▶ [Trecho do documento]:
------------------------------------------------------------

Com a admissibilidade do processo, o presidente poderá ser afastado das suas funções por até 180 dias. Assim, a comissão especial, que é formada por políticos, passará a investigar, coletando provas. Após votações, caso o parecer seja aprovado pela metade dos senadores, será concedido ao presidente o direito de defesa, e em seguida os senadores iniciarão a votação para o afastamento ou não do réu, sendo necessários dois terços dos votos para a aprovação do impeachment. Na definição de Helly Lopes Meirelles: “cassação é a decretação da perda do mandato, por ter seu titular incorrido em falta funcional, definida em lei e punida com essa sanção”.
O conteúdo do processo de impeachment é totalmente jurídico, no entanto, seus sujeitos, julgadores e réus, são políticos e outra, sua pena, que é gravíssima, também vem a ser política, desta forma, caso o presidente seja condenado, poderá ficar suspenso das suas funções políticas. Por este motivo, os legisladores devem ser muito bem assessorados por juristas, para que assim não venham a infringir normas constitucionais, como a presunção de inocência e a adequação social.
Ocorrendo a cassação ainda na primeira metade do mandato quem assume a presidência é o vice-presidente, caso o mesmo também venha a ser afastado, assumirá o presidente da câmara dos deputados. No entanto, caso o processo de impedimento ocorra na segunda metade do mandato, ocorrerá eleições indiretas, onde apenas os membros do congresso nacional terão direito a voto.

------------------------------------------------------------

▶ [Material de origem]:
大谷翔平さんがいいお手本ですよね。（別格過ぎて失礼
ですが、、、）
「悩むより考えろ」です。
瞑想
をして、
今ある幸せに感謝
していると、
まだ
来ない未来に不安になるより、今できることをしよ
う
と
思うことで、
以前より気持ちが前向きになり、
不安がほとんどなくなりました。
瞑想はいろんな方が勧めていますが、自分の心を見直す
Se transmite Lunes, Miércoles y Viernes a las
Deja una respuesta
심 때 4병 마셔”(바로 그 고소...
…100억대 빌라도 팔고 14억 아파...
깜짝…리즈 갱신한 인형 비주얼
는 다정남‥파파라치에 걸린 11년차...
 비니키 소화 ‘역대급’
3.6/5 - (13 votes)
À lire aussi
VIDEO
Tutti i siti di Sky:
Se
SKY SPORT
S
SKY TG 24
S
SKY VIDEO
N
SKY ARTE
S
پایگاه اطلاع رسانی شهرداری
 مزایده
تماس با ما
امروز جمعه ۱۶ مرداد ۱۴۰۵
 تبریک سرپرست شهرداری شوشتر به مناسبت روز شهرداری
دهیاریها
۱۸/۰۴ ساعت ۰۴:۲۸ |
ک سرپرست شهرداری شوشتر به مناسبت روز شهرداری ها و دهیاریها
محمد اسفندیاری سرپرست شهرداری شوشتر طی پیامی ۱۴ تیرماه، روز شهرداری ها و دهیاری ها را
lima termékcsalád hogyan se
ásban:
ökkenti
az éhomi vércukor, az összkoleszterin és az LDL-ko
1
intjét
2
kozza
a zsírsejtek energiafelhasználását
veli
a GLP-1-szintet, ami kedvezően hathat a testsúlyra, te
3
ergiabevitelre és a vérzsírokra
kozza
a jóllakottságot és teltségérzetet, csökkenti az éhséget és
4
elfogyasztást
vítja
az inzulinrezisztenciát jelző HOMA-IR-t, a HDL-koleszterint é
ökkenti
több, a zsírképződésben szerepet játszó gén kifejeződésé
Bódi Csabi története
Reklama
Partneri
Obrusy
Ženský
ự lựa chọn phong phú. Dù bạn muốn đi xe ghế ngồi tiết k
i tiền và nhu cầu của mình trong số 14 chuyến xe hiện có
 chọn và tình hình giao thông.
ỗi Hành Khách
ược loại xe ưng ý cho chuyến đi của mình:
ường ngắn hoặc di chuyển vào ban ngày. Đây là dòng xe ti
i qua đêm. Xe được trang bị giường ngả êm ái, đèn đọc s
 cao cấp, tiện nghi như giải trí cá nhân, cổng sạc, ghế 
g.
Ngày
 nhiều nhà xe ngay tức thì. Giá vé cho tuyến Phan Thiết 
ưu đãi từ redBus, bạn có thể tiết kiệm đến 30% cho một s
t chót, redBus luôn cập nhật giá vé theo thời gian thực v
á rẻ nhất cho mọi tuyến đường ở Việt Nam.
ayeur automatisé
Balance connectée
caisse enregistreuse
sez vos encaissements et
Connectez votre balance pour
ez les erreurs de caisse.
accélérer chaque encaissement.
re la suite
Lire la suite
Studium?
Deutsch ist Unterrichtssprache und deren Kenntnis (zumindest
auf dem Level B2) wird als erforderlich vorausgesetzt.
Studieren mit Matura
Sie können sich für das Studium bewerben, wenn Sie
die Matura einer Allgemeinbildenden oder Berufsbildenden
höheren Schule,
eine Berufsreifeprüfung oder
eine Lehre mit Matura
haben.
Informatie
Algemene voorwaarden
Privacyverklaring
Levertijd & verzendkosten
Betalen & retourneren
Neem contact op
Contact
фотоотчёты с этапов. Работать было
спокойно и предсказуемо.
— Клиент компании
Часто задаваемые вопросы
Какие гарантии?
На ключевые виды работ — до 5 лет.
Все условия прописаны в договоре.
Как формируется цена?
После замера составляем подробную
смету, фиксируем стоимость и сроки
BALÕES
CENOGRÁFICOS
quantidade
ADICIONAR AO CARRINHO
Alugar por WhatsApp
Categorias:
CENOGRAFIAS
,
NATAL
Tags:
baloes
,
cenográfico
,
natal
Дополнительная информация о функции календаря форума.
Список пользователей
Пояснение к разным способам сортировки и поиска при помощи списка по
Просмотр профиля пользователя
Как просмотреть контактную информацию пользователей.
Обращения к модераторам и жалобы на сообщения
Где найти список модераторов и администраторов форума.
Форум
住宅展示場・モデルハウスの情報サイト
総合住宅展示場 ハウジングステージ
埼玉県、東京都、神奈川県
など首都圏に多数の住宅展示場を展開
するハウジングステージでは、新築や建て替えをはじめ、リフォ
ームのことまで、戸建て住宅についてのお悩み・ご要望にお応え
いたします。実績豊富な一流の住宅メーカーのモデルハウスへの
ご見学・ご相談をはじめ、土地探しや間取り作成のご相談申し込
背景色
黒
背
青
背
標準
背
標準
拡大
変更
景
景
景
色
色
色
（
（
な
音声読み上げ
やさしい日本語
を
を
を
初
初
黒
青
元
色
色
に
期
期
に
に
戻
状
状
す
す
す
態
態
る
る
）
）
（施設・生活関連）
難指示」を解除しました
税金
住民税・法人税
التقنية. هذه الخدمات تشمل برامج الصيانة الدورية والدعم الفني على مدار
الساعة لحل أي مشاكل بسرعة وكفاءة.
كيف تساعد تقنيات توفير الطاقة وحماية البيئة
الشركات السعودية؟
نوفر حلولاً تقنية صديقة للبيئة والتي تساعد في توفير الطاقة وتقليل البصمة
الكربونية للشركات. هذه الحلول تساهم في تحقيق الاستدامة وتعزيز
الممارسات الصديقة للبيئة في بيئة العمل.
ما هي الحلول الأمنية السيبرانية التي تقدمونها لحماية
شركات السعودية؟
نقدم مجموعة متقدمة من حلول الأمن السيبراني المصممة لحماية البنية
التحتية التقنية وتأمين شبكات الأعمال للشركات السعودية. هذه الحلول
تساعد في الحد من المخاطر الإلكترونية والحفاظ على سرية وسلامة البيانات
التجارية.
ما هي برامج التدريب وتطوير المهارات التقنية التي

------------------------------------------------------------

▶ [O que se pede]: Indique se cada afirmação abaixo está de acordo com o trecho sobre o impeachment, respondendo sim ou não e citando literalmente as palavras do trecho que decidem a resposta. (a) Com a admissibilidade do processo, o presidente pode ser afastado por até 180 dias. (b) Para aprovar o impeachment, basta a maioria simples dos votos dos senadores. (c) Se o impedimento ocorrer na segunda metade do mandato, toda a população vota na nova eleição.

▶ [Exercício resolvido]:
(a) Sim: "o presidente poderá ser afastado das suas funções por até 180 dias".
(b) Não: "sendo necessários dois terços dos votos para a aprovação do impeachment".
(c) Não: "ocorrerá eleições indiretas, onde apenas os membros do congresso nacional terão direito a voto".